Burglar jailed over South Belfast house raid committed while on licence

A Belfast man who committed a burglary while on licence for another house raid was jailed today (Monday) for a year.

Leigh Pearce Smyth, 29, was told he will spend a further year on licence after his release from prison to deal with his addiction issues and risk taking behaviour.

Smyth, of Bleach Green Terrace in West Belfast, had previously pleaded guilty at Belfast Crown Court to a single charge of burglary of a dwelling.

Read more: Belfast father and son sentenced for attack that left man needing 12 stitches

Belfast Crown Court heard that on September 9, 2020, he and another male had been drinking at a house and then left to go home around 2am. Prosecuting barrister Gareth Purvis said Smyth’s accomplice started trying door handles on properties they passed until he found one open at Great Northern Street in south Belfast.

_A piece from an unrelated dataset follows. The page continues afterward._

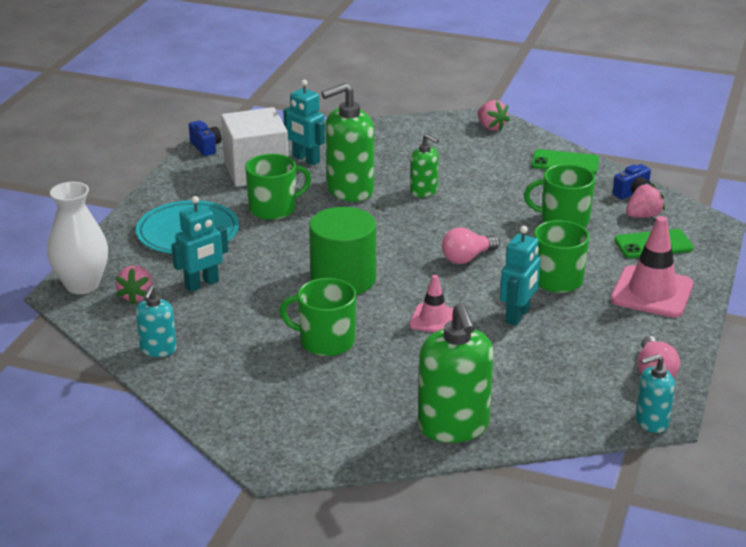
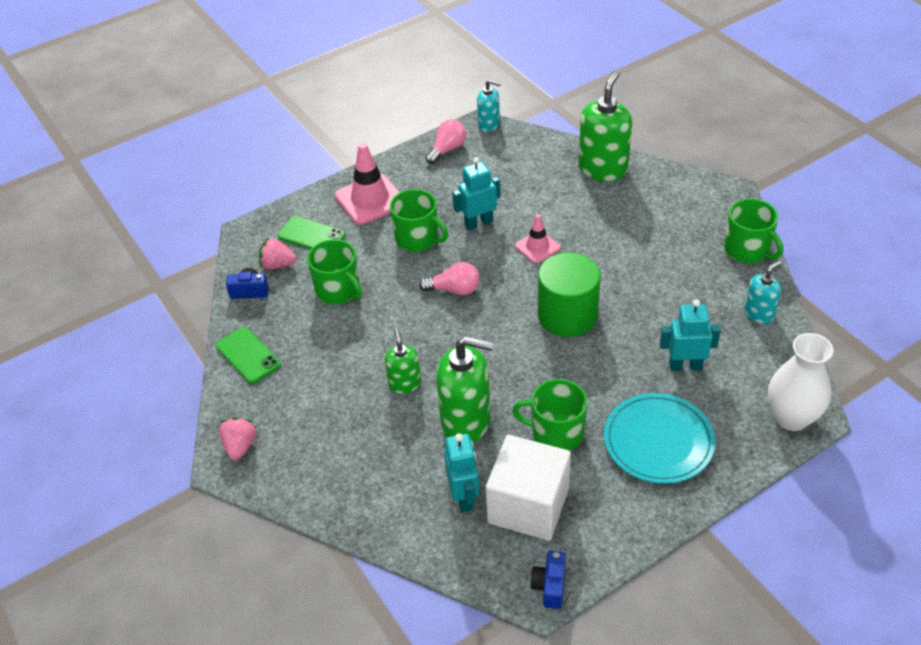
camera: 140 degrees left, 15 degrees up
(137, 296) = (748, 379): pink strawberry -> none
(326, 341) = (629, 264): green mug -> green mug (747, 250)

The occupier told police he heard “someone on the stairs and the person then tried to open his bedroom door which was locked”.

In a witness statement, he said: “I looked out my bedroom window and saw a male sitting on the wall. It looked to me like he was keeping an eye out for people in the street.”

Smyth’s accomplice took a television along with its remote control. Smyth put the remote control in his trousers along with £10.95 in change. The occupier alerted police and gave a detailed description of Smyth and he was arrested just off the Lisburn Road half an hour later.

It was accepted by the prosecution that there was no confrontation with the occupier and Smyth did not enter the property and his involvement was by way of “joint enterprise”.

Defence counsel Luke Curran said Smyth had suffered a number of issues after being “put out of west Belfast. He had also been the victim of a number of paramilitary-style beatings”.

He told Judge Philip Gilpin the defendant had been taking cannabis from his early teens before progressing onto heroin.

He confirmed to the court that at the time of the Great Northern Street burglary, Smyth was on licence for a similar offence after being sentenced at Newry Crown Court in September 2019 for burglary and received ten months in custody followed by ten months on licence.

Judge Gilpin said Smyth came before the court with 36 previous convictions, 12 of which were burglary offences. He noted the Probation Service assessed the defendant as a “high likelihood of reoffending”.

The judge said the case had been aggravated by the fact Smyth was involved in a burglary while on licence for a similar offence. He told Smyth that if he had contested the charge and been found guilty by a jury, he would have imposed a three-year determinate sentence.

Judge Gilpin said by virtue of his guilty plea, he would reduce the sentence to 20 months divided equally between custody and probation.